Once a country is following Shari’a law, non-Muslims are given the choice between becoming Muslim or becoming a Dhimmi. Dhimmis are allowed to practice their non-Muslim religion if they pay the Jazyah (a tax). If they convert to Islam, they no longer have to pay the Jazyah. This obviously creates a practical incentive to convert. This is ingenious. The tax takes money away from non-Muslims and their competing religions and gives that money to support Islam. The income from these taxes (usually a 25% income tax) helped fund the Islamic conquests during the first two major jihads. They conquered vast lands, most of them already filled with Christians and Jews, many of whom did not convert at first, and their Jazyah poured huge sums of money into the Islamic war machine. Eventually, the numbers of Christians and Jews in those countries dwindled down as they converted or escaped (or in some cases, were massacred), until now, in most Islamic countries, Jews and Christians are very small minorities. The tax-the-non-Muslims idea helps the Islamic idea-collection make more copies of itself by suppressing competing religions and financially supporting Islam. Several ideas within Shari’a law extend this effect. For example, non-Muslims are not allowed to build any new houses of worship. They’re not even allowed to repair already-existing churches or synagogues. This puts the houses of worship of any competing religion in a state of permanent decline.

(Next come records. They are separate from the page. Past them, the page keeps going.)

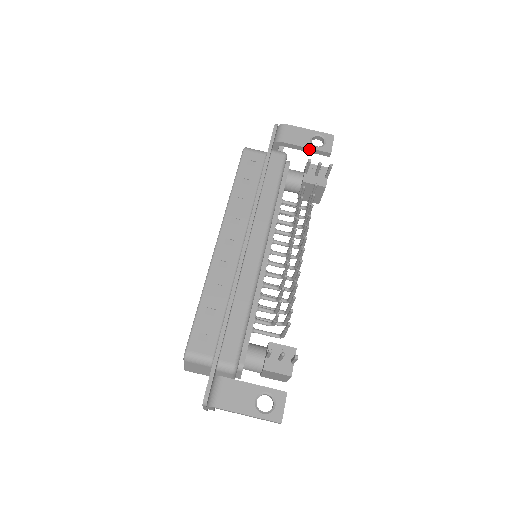
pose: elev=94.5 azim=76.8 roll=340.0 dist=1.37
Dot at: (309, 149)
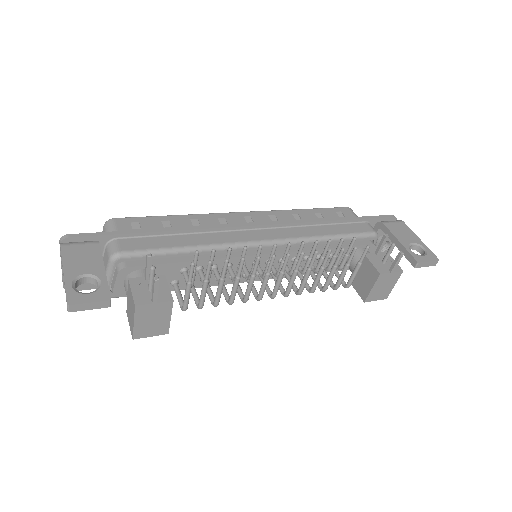
Dot at: (402, 246)
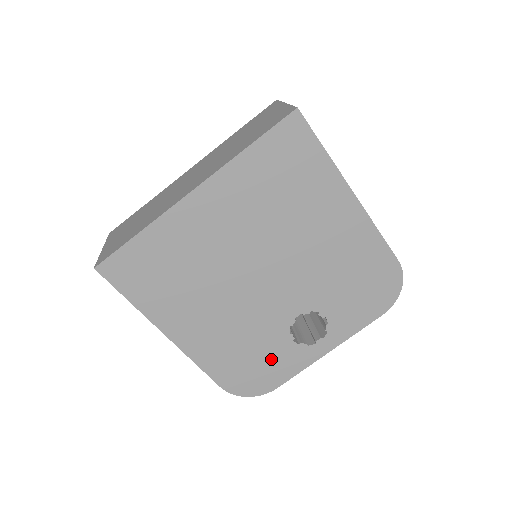
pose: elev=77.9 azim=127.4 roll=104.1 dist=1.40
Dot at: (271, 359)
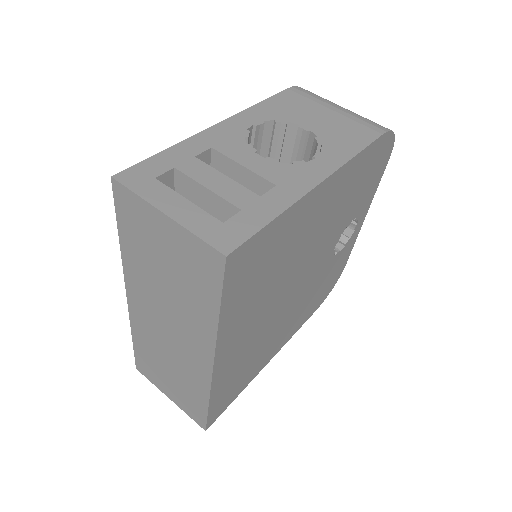
Dot at: (334, 271)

Also, non-Islamic prayers cannot be spoken within earshot of a Muslim— again, preventing Muslims from being infected by a competing religion. No public displays of any symbols of another faith may be shown either.

All of this prevents the spread of any competing ideas, and makes competing religions die out over time. That’s why today there are so many “Muslim countries.” Almost every other country in the world is made up of different religions, but because of these principles, Islam tends to displace all other beliefs and cultures wherever it becomes established.